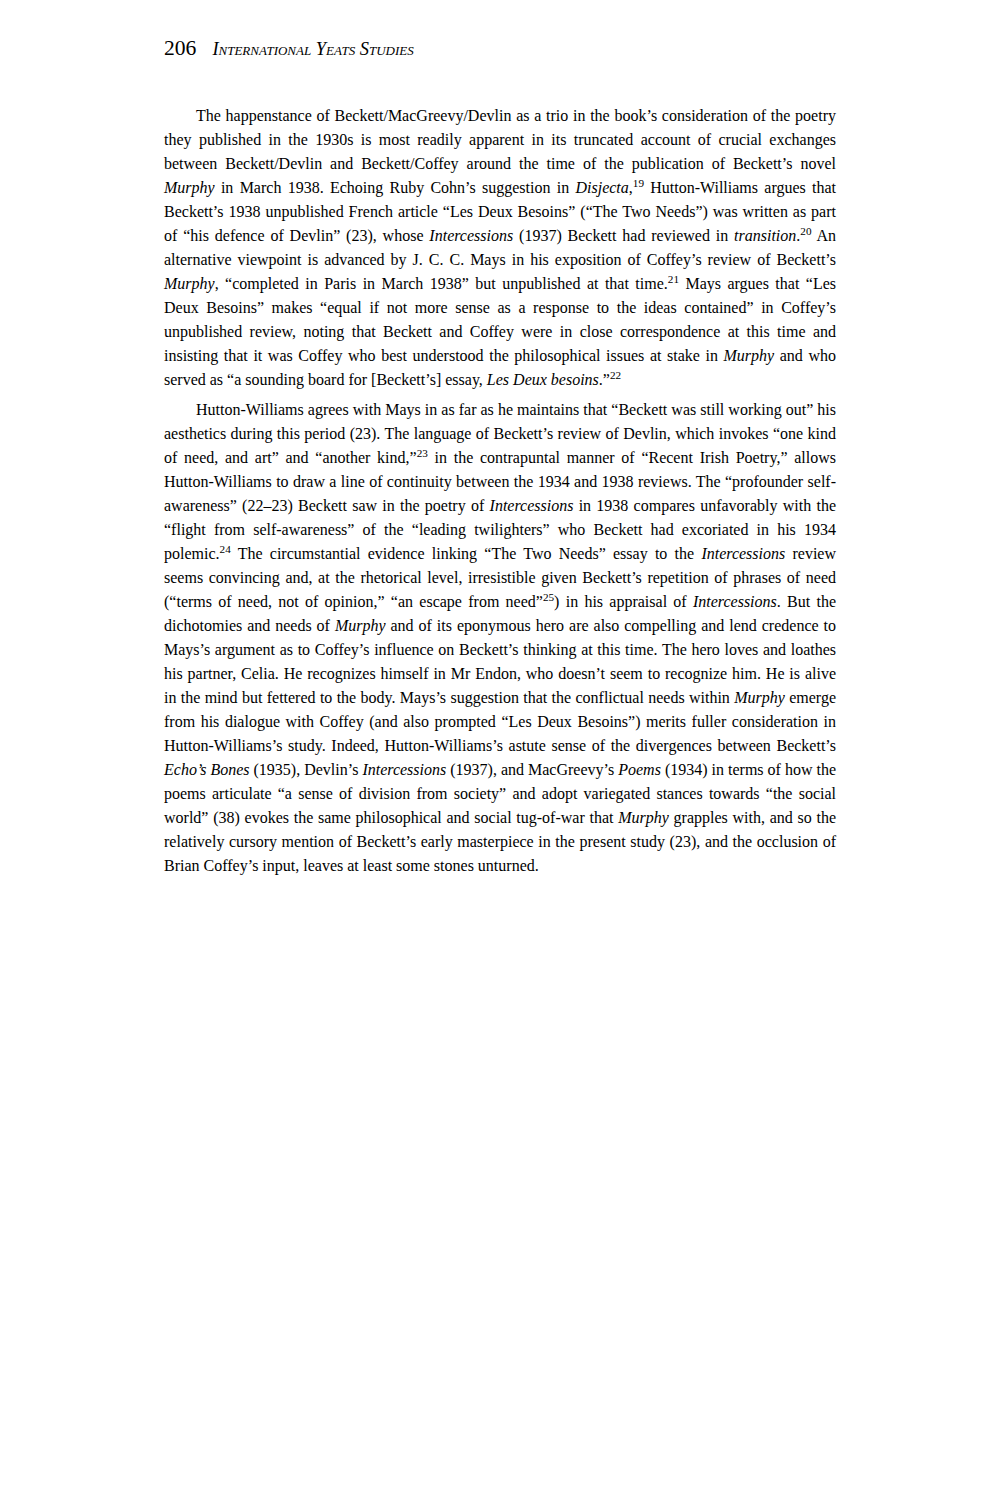206 International Yeats Studies
The happenstance of Beckett/MacGreevy/Devlin as a trio in the book’s consideration of the poetry they published in the 1930s is most readily apparent in its truncated account of crucial exchanges between Beckett/Devlin and Beckett/Coffey around the time of the publication of Beckett’s novel Murphy in March 1938. Echoing Ruby Cohn’s suggestion in Disjecta,19 Hutton-Williams argues that Beckett’s 1938 unpublished French article “Les Deux Besoins” (“The Two Needs”) was written as part of “his defence of Devlin” (23), whose Intercessions (1937) Beckett had reviewed in transition.20 An alternative viewpoint is advanced by J. C. C. Mays in his exposition of Coffey’s review of Beckett’s Murphy, “completed in Paris in March 1938” but unpublished at that time.21 Mays argues that “Les Deux Besoins” makes “equal if not more sense as a response to the ideas contained” in Coffey’s unpublished review, noting that Beckett and Coffey were in close correspondence at this time and insisting that it was Coffey who best understood the philosophical issues at stake in Murphy and who served as “a sounding board for [Beckett’s] essay, Les Deux besoins.”22
Hutton-Williams agrees with Mays in as far as he maintains that “Beckett was still working out” his aesthetics during this period (23). The language of Beckett’s review of Devlin, which invokes “one kind of need, and art” and “another kind,”23 in the contrapuntal manner of “Recent Irish Poetry,” allows Hutton-Williams to draw a line of continuity between the 1934 and 1938 reviews. The “profounder self-awareness” (22–23) Beckett saw in the poetry of Intercessions in 1938 compares unfavorably with the “flight from self-awareness” of the “leading twilighters” who Beckett had excoriated in his 1934 polemic.24 The circumstantial evidence linking “The Two Needs” essay to the Intercessions review seems convincing and, at the rhetorical level, irresistible given Beckett’s repetition of phrases of need (“terms of need, not of opinion,” “an escape from need”25) in his appraisal of Intercessions. But the dichotomies and needs of Murphy and of its eponymous hero are also compelling and lend credence to Mays’s argument as to Coffey’s influence on Beckett’s thinking at this time. The hero loves and loathes his partner, Celia. He recognizes himself in Mr Endon, who doesn’t seem to recognize him. He is alive in the mind but fettered to the body. Mays’s suggestion that the conflictual needs within Murphy emerge from his dialogue with Coffey (and also prompted “Les Deux Besoins”) merits fuller consideration in Hutton-Williams’s study. Indeed, Hutton-Williams’s astute sense of the divergences between Beckett’s Echo’s Bones (1935), Devlin’s Intercessions (1937), and MacGreevy’s Poems (1934) in terms of how the poems articulate “a sense of division from society” and adopt variegated stances towards “the social world” (38) evokes the same philosophical and social tug-of-war that Murphy grapples with, and so the relatively cursory mention of Beckett’s early masterpiece in the present study (23), and the occlusion of Brian Coffey’s input, leaves at least some stones unturned.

=======

WHAT YOU HAVE TO DO
From the first line to the last, repeat the listing exactly and skip its images.

RESULT
206 International Yeats Studies
The happenstance of Beckett/MacGreevy/Devlin as a trio in the book’s consideration of the poetry they published in the 1930s is most readily apparent in its truncated account of crucial exchanges between Beckett/Devlin and Beckett/Coffey around the time of the publication of Beckett’s novel Murphy in March 1938. Echoing Ruby Cohn’s suggestion in Disjecta,19 Hutton-Williams argues that Beckett’s 1938 unpublished French article “Les Deux Besoins” (“The Two Needs”) was written as part of “his defence of Devlin” (23), whose Intercessions (1937) Beckett had reviewed in transition.20 An alternative viewpoint is advanced by J. C. C. Mays in his exposition of Coffey’s review of Beckett’s Murphy, “completed in Paris in March 1938” but unpublished at that time.21 Mays argues that “Les Deux Besoins” makes “equal if not more sense as a response to the ideas contained” in Coffey’s unpublished review, noting that Beckett and Coffey were in close correspondence at this time and insisting that it was Coffey who best understood the philosophical issues at stake in Murphy and who served as “a sounding board for [Beckett’s] essay, Les Deux besoins.”22
Hutton-Williams agrees with Mays in as far as he maintains that “Beckett was still working out” his aesthetics during this period (23). The language of Beckett’s review of Devlin, which invokes “one kind of need, and art” and “another kind,”23 in the contrapuntal manner of “Recent Irish Poetry,” allows Hutton-Williams to draw a line of continuity between the 1934 and 1938 reviews. The “profounder self-awareness” (22–23) Beckett saw in the poetry of Intercessions in 1938 compares unfavorably with the “flight from self-awareness” of the “leading twilighters” who Beckett had excoriated in his 1934 polemic.24 The circumstantial evidence linking “The Two Needs” essay to the Intercessions review seems convincing and, at the rhetorical level, irresistible given Beckett’s repetition of phrases of need (“terms of need, not of opinion,” “an escape from need”25) in his appraisal of Intercessions. But the dichotomies and needs of Murphy and of its eponymous hero are also compelling and lend credence to Mays’s argument as to Coffey’s influence on Beckett’s thinking at this time. The hero loves and loathes his partner, Celia. He recognizes himself in Mr Endon, who doesn’t seem to recognize him. He is alive in the mind but fettered to the body. Mays’s suggestion that the conflictual needs within Murphy emerge from his dialogue with Coffey (and also prompted “Les Deux Besoins”) merits fuller consideration in Hutton-Williams’s study. Indeed, Hutton-Williams’s astute sense of the divergences between Beckett’s Echo’s Bones (1935), Devlin’s Intercessions (1937), and MacGreevy’s Poems (1934) in terms of how the poems articulate “a sense of division from society” and adopt variegated stances towards “the social world” (38) evokes the same philosophical and social tug-of-war that Murphy grapples with, and so the relatively cursory mention of Beckett’s early masterpiece in the present study (23), and the occlusion of Brian Coffey’s input, leaves at least some stones unturned.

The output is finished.